Currently, Oklahoma employer groups argue it’s their ox that is feeling the pain. Those groups will continue to push back wherever possible. As one colleague recently quipped to me in a phone conversation regarding the Oklahoma Supreme Court’s holding in Vasquez, there is some talk in the Sooner State of mounting a campaign to replace some of the Vasquez majority with justices that might be more employer-friendly. As I understand things, the justices are currently serving staggered six-year terms. It might take some time to replace the required number and even then, would they ignore the doctrine of stare decisis?

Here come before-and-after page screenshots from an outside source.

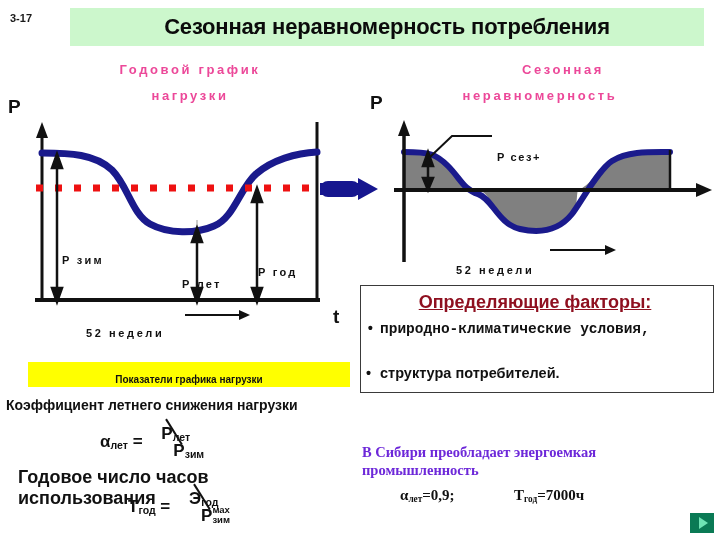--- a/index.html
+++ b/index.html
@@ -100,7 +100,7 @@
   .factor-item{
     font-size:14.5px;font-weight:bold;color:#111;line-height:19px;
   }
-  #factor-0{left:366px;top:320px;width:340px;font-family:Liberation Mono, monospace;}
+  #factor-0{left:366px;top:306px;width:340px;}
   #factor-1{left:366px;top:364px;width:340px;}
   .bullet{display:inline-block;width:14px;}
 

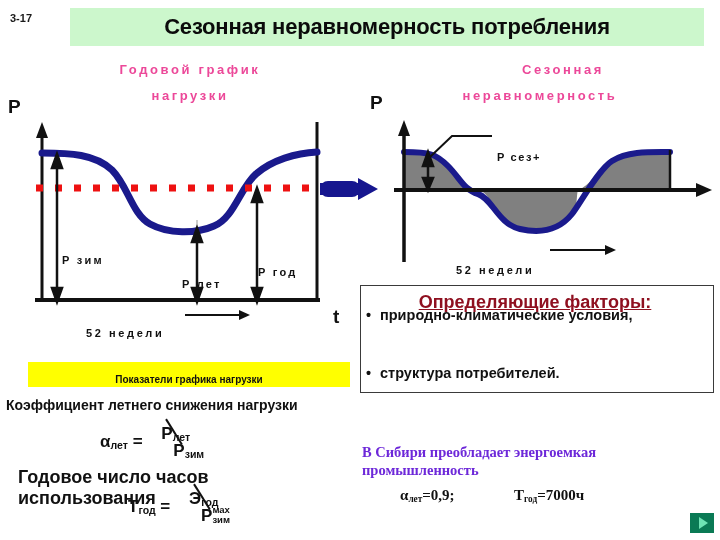--- a/index.html
+++ b/index.html
@@ -107,7 +107,7 @@
   #siberia-text{
     left:362px;top:443px;width:352px;
     font-family:"Liberation Serif","DejaVu Serif",serif;
-    font-size:14.5px;font-weight:bold;color:#6d28d9;line-height:18px;
+    font-size:14.5px;font-weight:bold;color:#c2410c;line-height:18px;
   }
   #siberia-values{
     left:400px;top:487px;width:320px;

Is equal protection primarily a matter of politics? I hope not.

Tensions are mounting on both sides in Florida and several other states. There is even some push back from the federal level, where the increases in outlay for Social Security benefits is prompting some to suggest we need a set-aside system for permanent indemnity benefits to match the one already in place for future medical care. May we live in interesting times.